Of the 15 patients who remain in continuous bone marrow remission (range, 41 to 98 months), 14 had no detectable leukemic cells; one patient had a very low level (one in approximately 335,000 marrow cells) of residual leukemic cells that underwent clonal evolution. Among the nine patients who had a marrow relapse after the completion of treatment, eight patients whose relapses occurred 4 to 54 months from the end of therapy had no detectable leukemic cells, whereas only the one patient who relapsed 2 months after the completion of therapy had detectable residual disease.

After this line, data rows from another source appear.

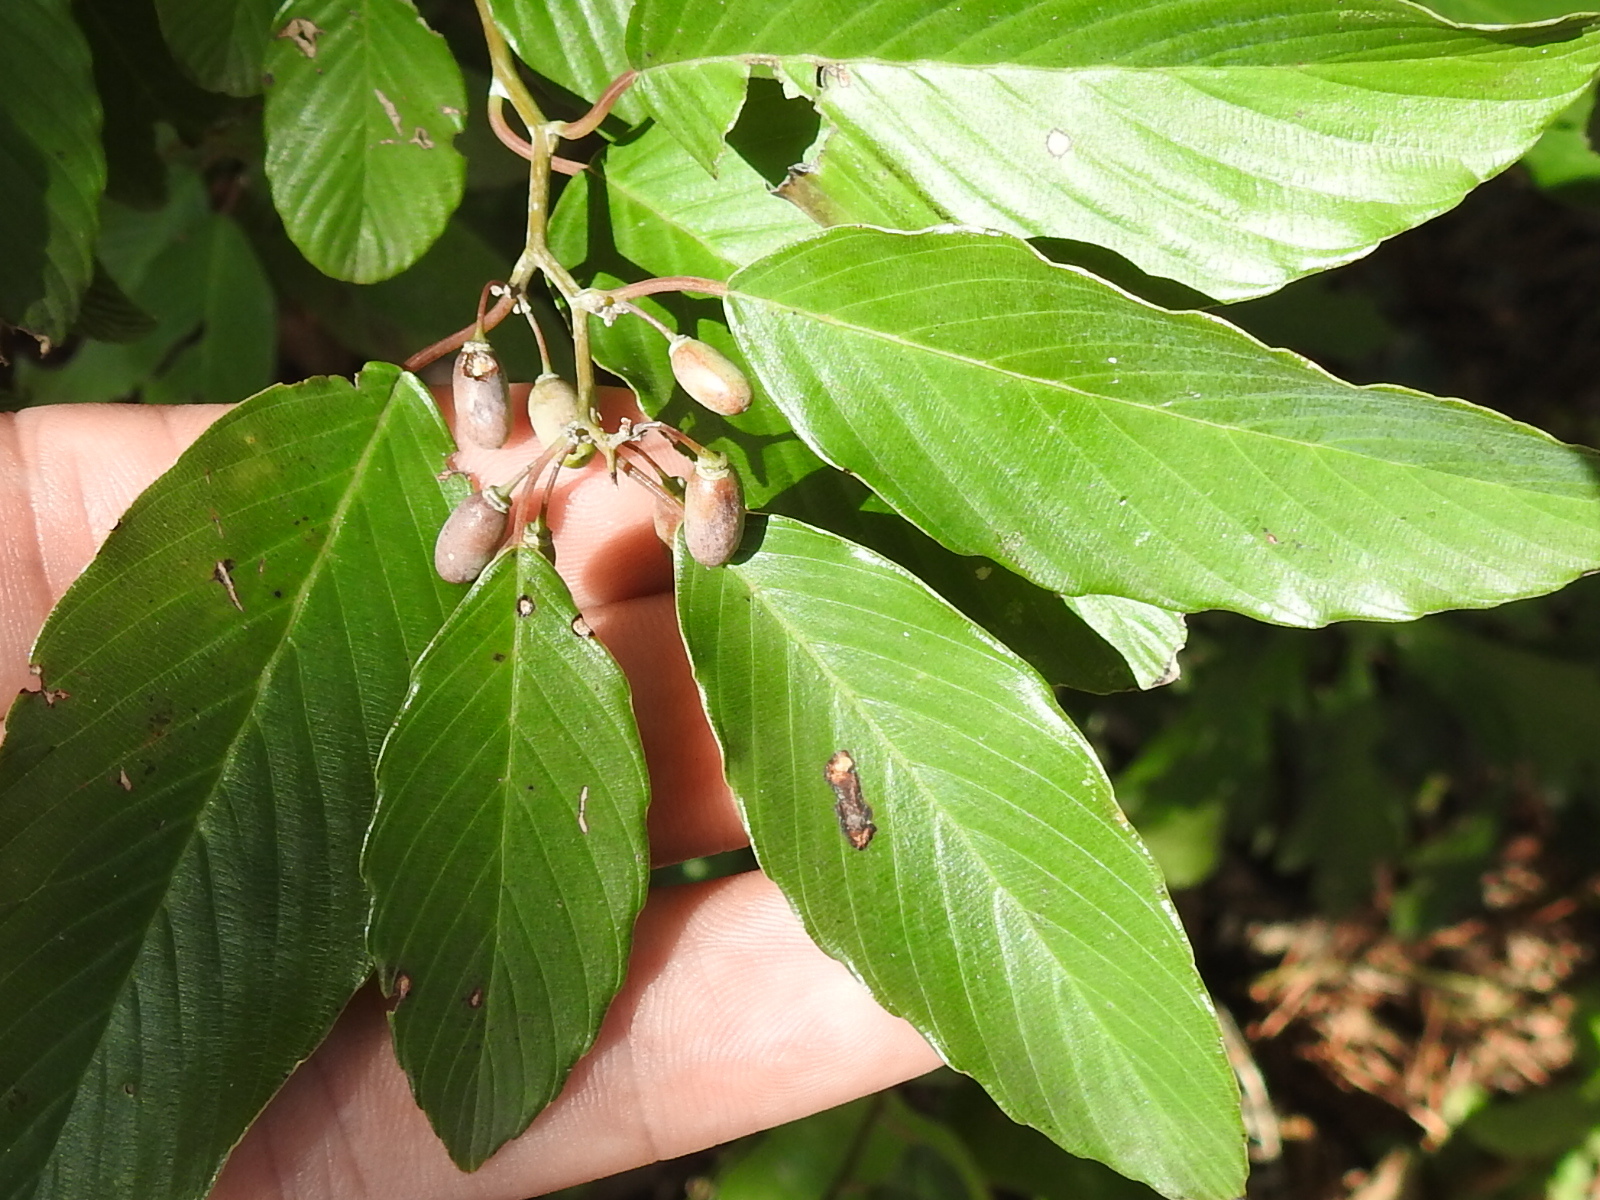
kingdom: Plantae
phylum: Tracheophyta
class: Magnoliopsida
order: Rosales
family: Rhamnaceae
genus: Frangula
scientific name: Frangula caroliniana
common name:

These observations indicate that the absence of detectable residual leukemia by PCR at the end of chemotherapy is not sufficient to assure that the patient is cured and suggest that frequent serial monitoring is required for the early prediction of relapse off therapy.
我们研究了化疗结束时所获骨髓中残留白血病的程度是否可预测B系急性淋巴细胞白血病(ALL)患儿随后的复发情况。
采用基于免疫球蛋白重链互补决定区-3聚合酶链反应(PCR)扩增的定量方法,对24例患者治疗结束时的骨髓样本进行残留疾病检测。
在15例持续处于骨髓缓解状态(时间范围为41至98个月)的患者中,14例未检测到白血病细胞;1例患者残留白血病细胞水平极低(约335,000个骨髓细胞中有1个),且该残留白血病细胞发生了克隆演变。在9例治疗结束后出现骨髓复发的患者中,8例在治疗结束后4至54个月复发的患者未检测到白血病细胞,而仅1例在治疗结束后2个月复发的患者检测到了残留疾病。
这些观察结果表明,化疗结束时通过PCR未检测到残留白血病并不足以确保患者已治愈,并提示需要进行频繁的系列监测以早期预测治疗后复发。